I'm getting to draw too. Actually, considering how so much of my drawing in the past few years has been purpose-driven - for a print, for a project - I was a little nervous at first. It's been a while since I've had time to just draw for no intention but drawing. And at first, I kept remembering some of my teachers who liked to show off, to show how "good" they were, how "perfectly" they could draw, how much cred they had.

And then I remembered teachers who taught the technical skills, but also made sure to teach the gestalt, the passion, the magic of drawing. One distinct memory is of being in a life drawing class with the professor linked above, and being shown sketches by Pontormo in which he had erased and redrew figures, adjusting them till everything felt complete.
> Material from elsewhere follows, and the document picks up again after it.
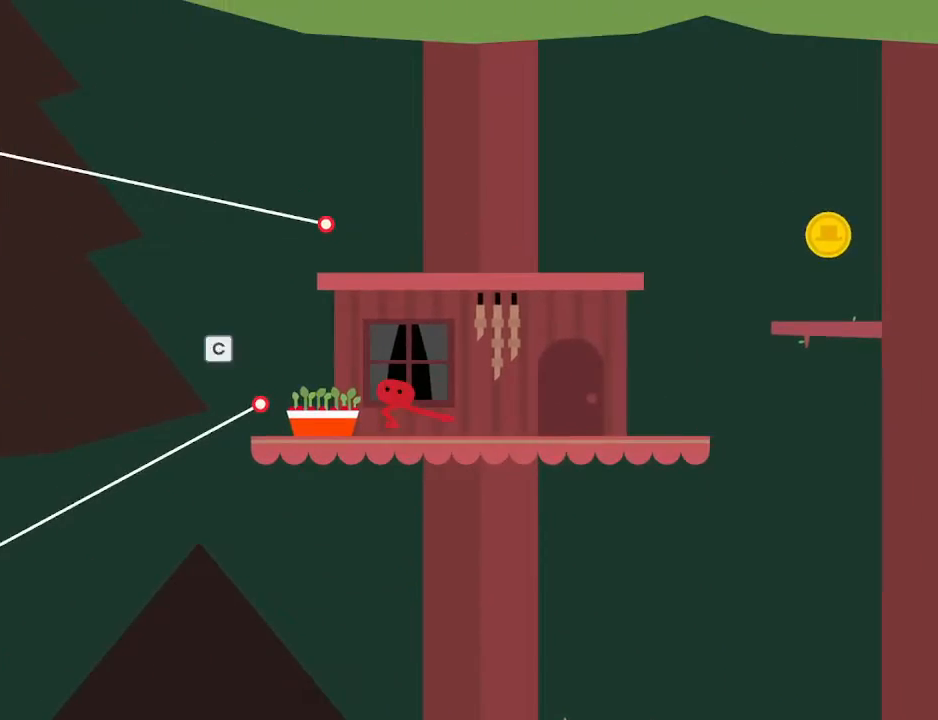
{"keys": ["left", "x"], "events": [[167, "x", "down"]]}
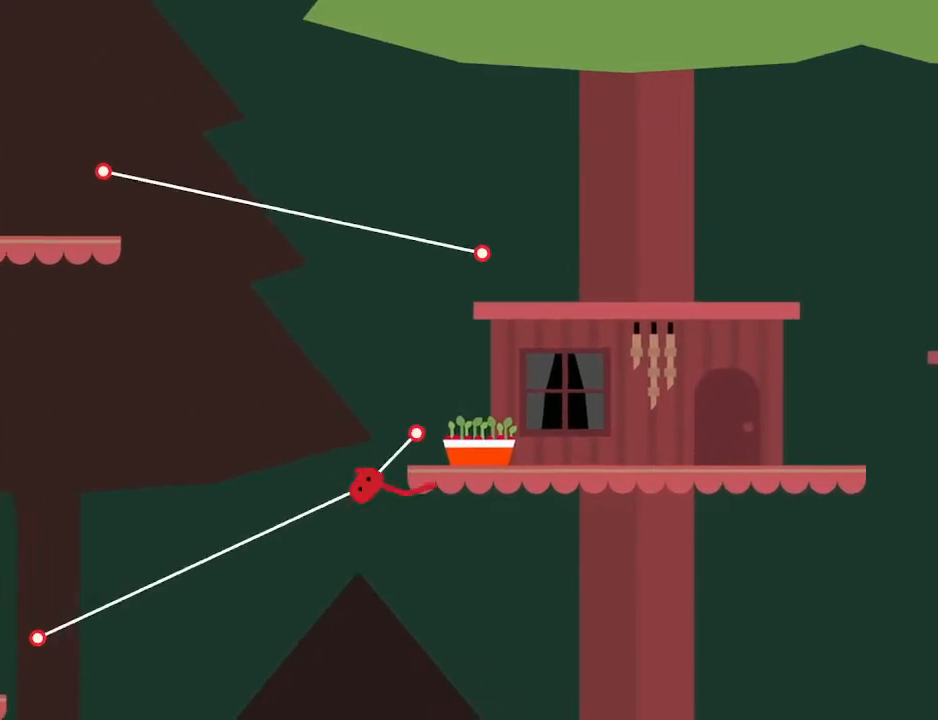
{"keys": ["left", "x"]}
And I thought about this in comparison to the teachers who showed off.

The teachers who showed me the mistakes taught me to see drawing as a journey, an adventure, an experience that enabled growth and insight.

I'm also familiar with the story that many art school survivors tell - that the study of art can drain the passion for it. This happens for many reasons - sometimes for teachers who are closeminded or threatened by the questions and new ideas that students present, that feel that Art fits a certain definition that a student doesn't fill. Sometimes its because a student encounters the rigor, demands and sacrifices of what the academic study of art requires and chooses a different path. So a midst teaching a technical grounding, I'm simultaneously trying to build gestalt, passion and awareness of their own growth.

For instance, I remember in Basic Drawing with Frida Fehrenbacher, spending two extremely focused hours drawing cross contours of objects. When we had about forty minutes left of our three hour class, she told us to put these drawings away and to take out a new piece of paper. And then she engaged us in scribbling, erasing, and loosening up. I remember how energizing the experience was, gifting us with a balance and also insight into drawing as a place. The memory of this moment has stayed with me; and it is something I incorporate into my teaching now.

Next week, I'm taking my students to the Cantor. By taking them there, of course I want them to be inspired and to develop understanding of some great works of art. But I also want them to understand that by choosing to study art, these works are their inheritance. Not just theirs, of course, really all humanity (which is why they belong in museums, particularly museums with free admission like the Cantor). More than that, I want them to consider that by choosing to be an artist, a person says that yes, sometimes the world sucks, but they believe that that is not the default model of humanity. That by learning to draw, they are embarking on a path to making the world better.